Congress chief Rahul Gandhi today said the demonitisation exercise conducted by the government two years ago was "not just an ill-conceived and poorly executed economic policy with 'innocent intent', but a carefully planned, criminal financial scam". It was a "monumental blunder", and its spin doctors including "our incompetent finance minister" now have the "unenviable task of defending an indefensible, criminal policy," Mr Gandhi said in a statement.
Mr Gandhi's statement was part of a concerted attack on the government on the second anniversary of the notes ban, which came as a surprise announcement from Prime Minister Narendra Modi in the evening. The move, the Prime Minister said, was meant to flush out black money and put a stop to counterfeits that fund terrorism.
The days that followed saw miles-long queues at the ATMs. Many elderly and ailing people collapsed while standing in queue and several of them died. The opposition had claimed the number of deaths had crossed 100 and accused the government on the floor of the Rajya Sabha of refusing to mourn the deaths.
Today, Mr Gandhi said, "More than a hundred and twenty Indians died in those queues. We must never forget them.
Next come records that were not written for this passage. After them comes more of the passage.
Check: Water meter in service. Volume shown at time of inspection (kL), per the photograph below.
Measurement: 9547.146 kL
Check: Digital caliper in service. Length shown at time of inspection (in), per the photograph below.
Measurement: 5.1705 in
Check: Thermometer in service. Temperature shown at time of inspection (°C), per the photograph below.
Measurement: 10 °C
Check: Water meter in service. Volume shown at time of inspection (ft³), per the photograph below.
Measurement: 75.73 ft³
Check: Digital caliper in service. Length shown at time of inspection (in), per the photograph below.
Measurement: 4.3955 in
Millions of small and medium businesses were smashed and the entire informal sector devastated".
There is no official corroboration of this figure of deaths in bank queues.
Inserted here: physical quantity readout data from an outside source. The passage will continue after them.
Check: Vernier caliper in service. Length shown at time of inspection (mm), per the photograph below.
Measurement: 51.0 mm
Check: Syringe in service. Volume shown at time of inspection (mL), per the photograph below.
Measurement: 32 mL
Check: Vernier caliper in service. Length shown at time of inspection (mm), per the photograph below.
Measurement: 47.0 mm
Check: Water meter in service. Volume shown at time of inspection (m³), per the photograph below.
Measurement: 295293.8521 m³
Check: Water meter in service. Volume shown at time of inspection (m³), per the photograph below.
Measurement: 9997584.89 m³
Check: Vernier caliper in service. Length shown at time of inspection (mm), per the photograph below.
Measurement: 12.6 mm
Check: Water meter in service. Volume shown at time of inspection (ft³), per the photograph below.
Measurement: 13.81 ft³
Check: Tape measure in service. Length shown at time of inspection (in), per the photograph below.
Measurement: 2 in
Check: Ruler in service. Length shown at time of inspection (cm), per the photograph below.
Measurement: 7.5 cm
Earlier today, former Prime Minister Manmohan Singh -- a noted economist and the architect of liberalization of the economy -- said the "scars" of demonetization were only getting "more visible with time".
"Beyond the steep drop in headline GDP growth numbers after demonetisation, the deeper ramifications of notebandi are still unraveling. Small and medium businesses that are the cornerstone of India's economy are yet to recover from the demonetisation shock," the former Prime Minister said.
Mr Gandhi said the demonetisation failed to have the desired results. "From a war against counterfeit currency and terrorism, to permanently removing the scourge of black money; from increasing savings to forcing a shift to digital transactions; not a single stated objective of the government's has been met," he said.
In a strong defence posted on Facebook earlier today, Union minister Arun Jaitley had called the notes ban a "key step in a chain of important decisions taken by the government to formalize the economy". The cash ban had also made it difficult to evade taxes, pushed digital transactions and helped improve tax collection, he said.